Mainstream Islam has been mostly unapologetic about the meaning and scope of the Qur’anic phrase “what your right hands possess”. Mainstream Islam generally owns the fact that there is a complete lack of directive in the Qur’an about obtaining consent. Conversely, Ahmadiyya Islam desperately tries to distance itself from these allowances in the theology. The best that they can attempt is to narrowly box-in the permitted scenario to one of temporal and practical insignificance. Such a defense goes like this:
- The scenario where this was allowed was so rare, and so unlikely.
- In modern times, this kind of distribution of female captives isn’t handled by distributing them to the soldiers, so it’s no longer relevant.
- Consequently, there’s nothing to see here, people. Move along.
My advice to you the reader, is to encourage you to reflect. Where is there justification for this narrow contextualization, from the earliest and most authentic Islamic sources?
Further, does raping your female captives really seem like a demonstration of the moral high ground or even an effective deterrent to your enemy? Consider modern debates about the efficacy of torture. There are some parallels.

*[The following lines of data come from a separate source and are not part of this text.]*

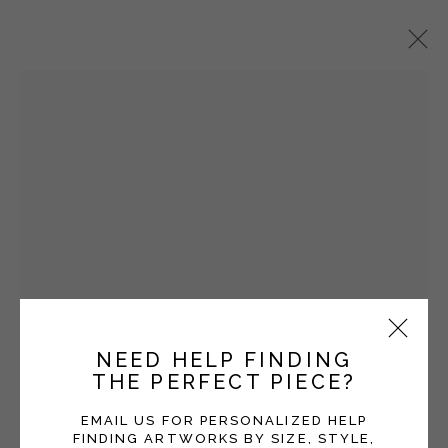
SARA SANDERS
OVERVIEW
WORKS
EXHIBITIONS
BLOG
Manage cookies
COPYRIGHT © 2026 MOMENTUM GALLERY
SITE BY ARTLOGIC
NEED HELP FINDING
Open a larger version of the fol
THE PERFECT PIECE?
Follow Momentum Gallery on Artsy
EMAIL US FOR PERSONALIZED HELP
FINDING ARTWORKS BY SIZE, STYLE,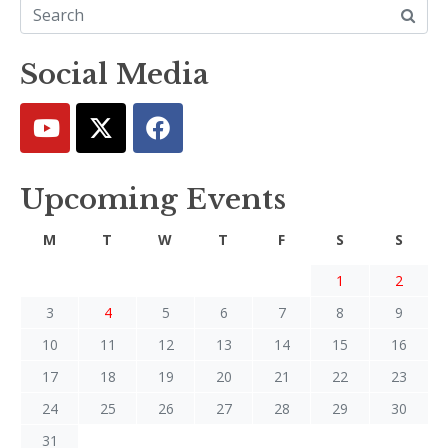
Social Media
Upcoming Events
M
T
W
T
F
S
S
1
2
3
4
5
6
7
8
9
10
11
12
13
14
15
16
17
18
19
20
21
22
23
24
25
26
27
28
29
30
31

Is it really an effective tactic to stop the enemy from raping your captured women? Can a religion still claim the moral high ground today if it allowed something morally objectionable in the past? How can such a religion still claim to be the “one true religion of God”?
Final Thoughts
This entire post gives the Ahmadi Muslim author of Seal of the Prophets Volume 2, the benefit of the doubt. That is to say, for the sake of argument, I have taken the author’s explanations at face value.
In this post, I haven’t even begun to challenge where the author is getting such detailed rules of engagement (e.g. Qur’an verses, specific hadith) to paint this fantastically precise set of circumstantial apologetics. It seems more like post-hoc rationalization and story telling than anything derived from the Qur’an itself or from uncontested early Islamic history.